* _PROBLEM TO SOLVE_
Print each line below verbatim, skipping every picture.

* _DATA RECORDS_
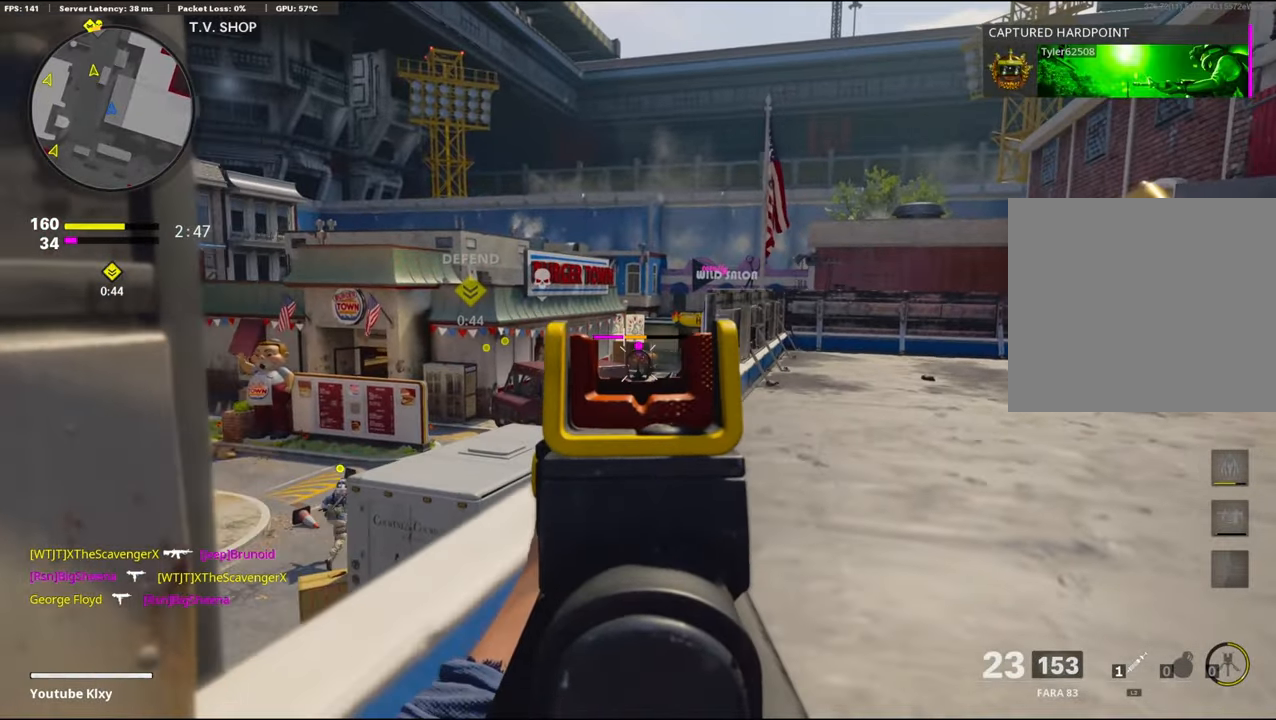
{"buttons": ["L1", "R1"], "left_stick": "right", "right_stick": "up", "events": [[133, "CROSS", "up"], [133, "left_stick", "up-right"], [283, "right_stick", "center"], [317, "left_stick", "left"], [383, "right_stick", "up"], [450, "left_stick", "center"], [500, "left_stick", "right"]]}
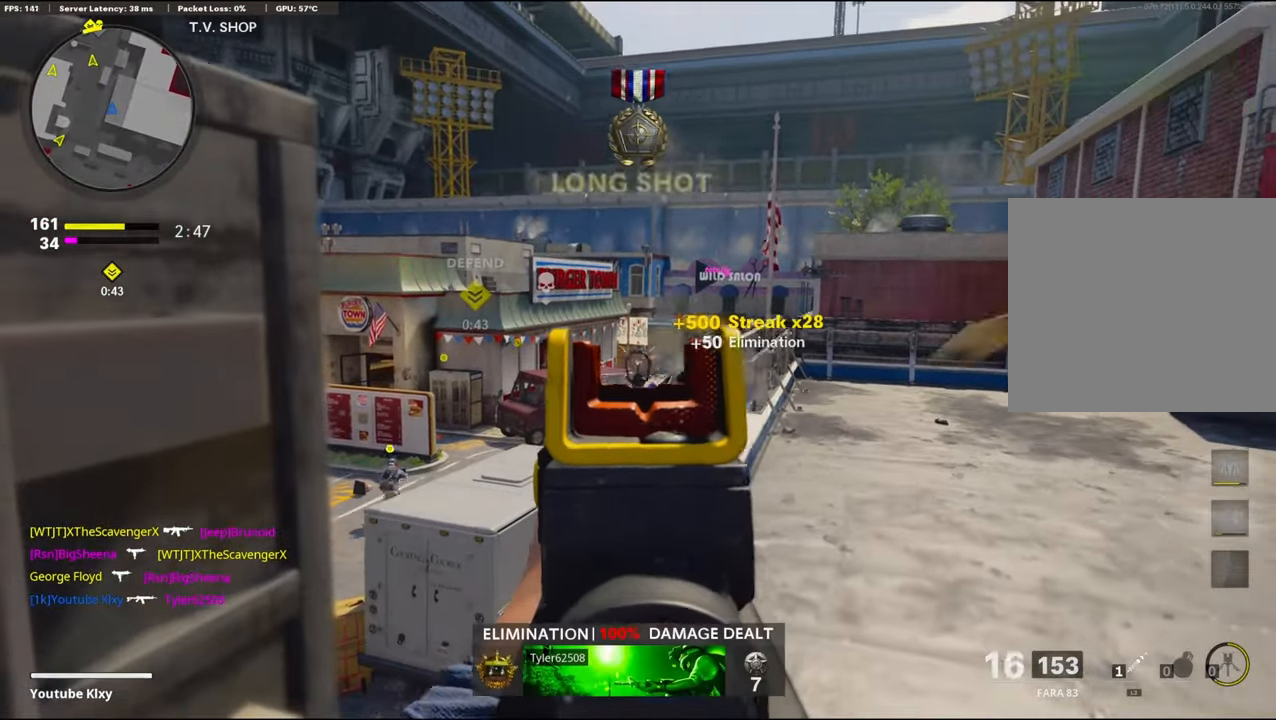
{"buttons": ["L3"], "left_stick": "up-right", "right_stick": "center", "events": [[17, "right_stick", "center"], [83, "L1", "up"], [117, "SQUARE", "down"], [183, "R1", "up"], [183, "SQUARE", "up"], [283, "left_stick", "up-right"], [450, "L3", "down"]]}
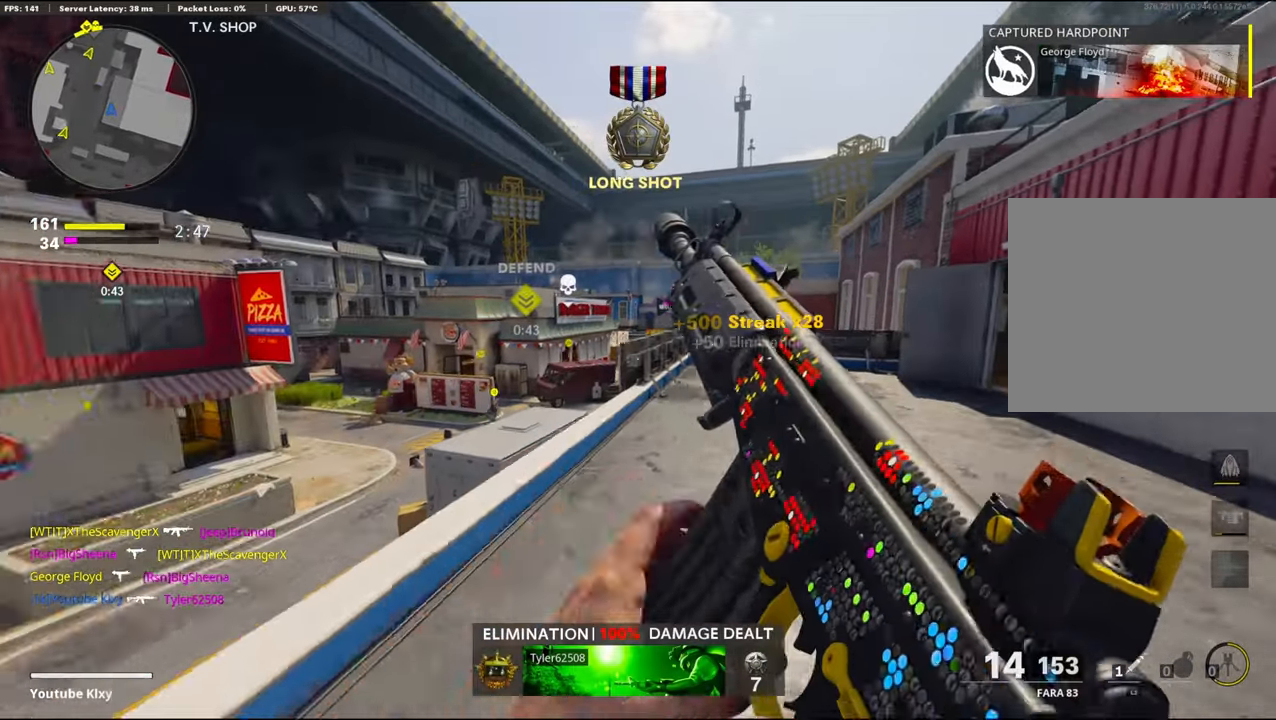
{"buttons": ["R3"], "left_stick": "right", "right_stick": "center", "events": [[183, "R3", "down"], [367, "R3", "up"], [400, "L3", "up"], [467, "R3", "down"], [500, "left_stick", "right"]]}
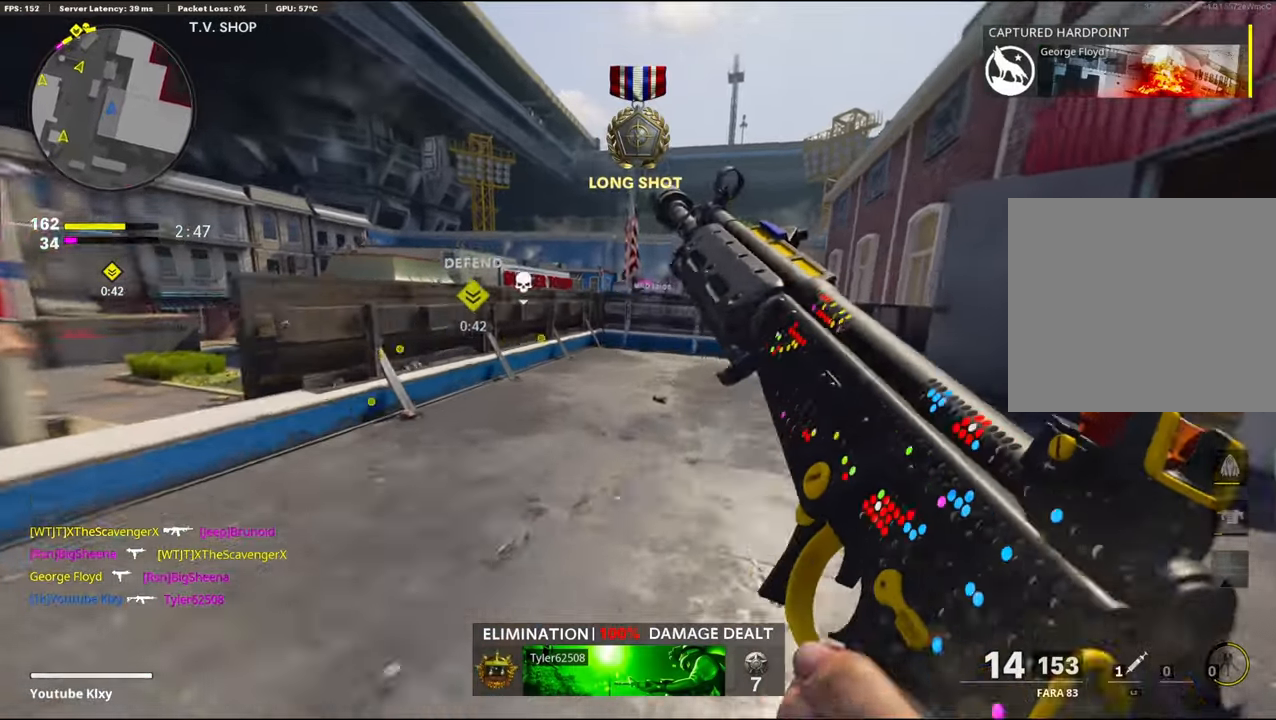
{"buttons": [], "left_stick": "right", "right_stick": "center", "events": [[50, "R3", "up"], [67, "right_stick", "left"], [117, "right_stick", "center"]]}
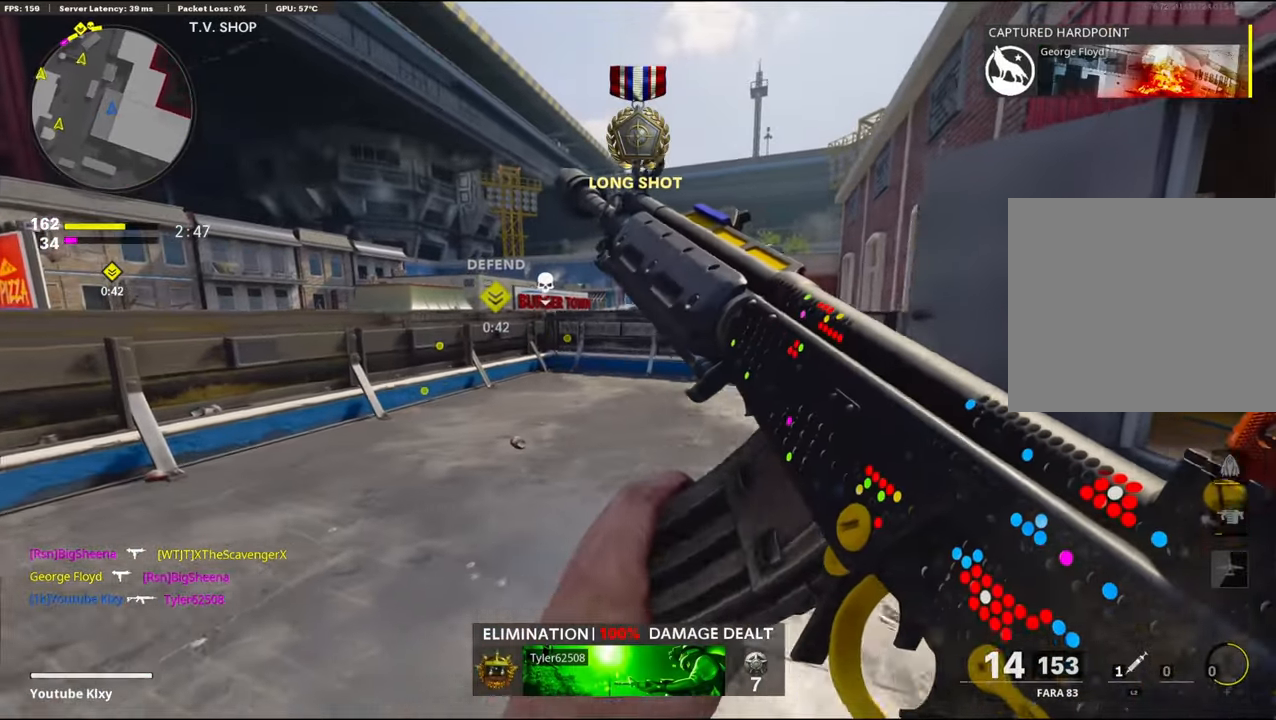
{"buttons": ["L3"], "left_stick": "up", "right_stick": "center", "events": [[17, "left_stick", "up-right"], [200, "right_stick", "left"], [317, "left_stick", "up"], [350, "right_stick", "center"], [400, "L3", "down"]]}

* _RESPONSE TO THE EXERCISE_
{"buttons": ["L1", "R1"], "left_stick": "right", "right_stick": "up", "events": [[133, "CROSS", "up"], [133, "left_stick", "up-right"], [283, "right_stick", "center"], [317, "left_stick", "left"], [383, "right_stick", "up"], [450, "left_stick", "center"], [500, "left_stick", "right"]]}
{"buttons": ["L3"], "left_stick": "up-right", "right_stick": "center", "events": [[17, "right_stick", "center"], [83, "L1", "up"], [117, "SQUARE", "down"], [183, "R1", "up"], [183, "SQUARE", "up"], [283, "left_stick", "up-right"], [450, "L3", "down"]]}
{"buttons": ["R3"], "left_stick": "right", "right_stick": "center", "events": [[183, "R3", "down"], [367, "R3", "up"], [400, "L3", "up"], [467, "R3", "down"], [500, "left_stick", "right"]]}
{"buttons": [], "left_stick": "right", "right_stick": "center", "events": [[50, "R3", "up"], [67, "right_stick", "left"], [117, "right_stick", "center"]]}
{"buttons": ["L3"], "left_stick": "up", "right_stick": "center", "events": [[17, "left_stick", "up-right"], [200, "right_stick", "left"], [317, "left_stick", "up"], [350, "right_stick", "center"], [400, "L3", "down"]]}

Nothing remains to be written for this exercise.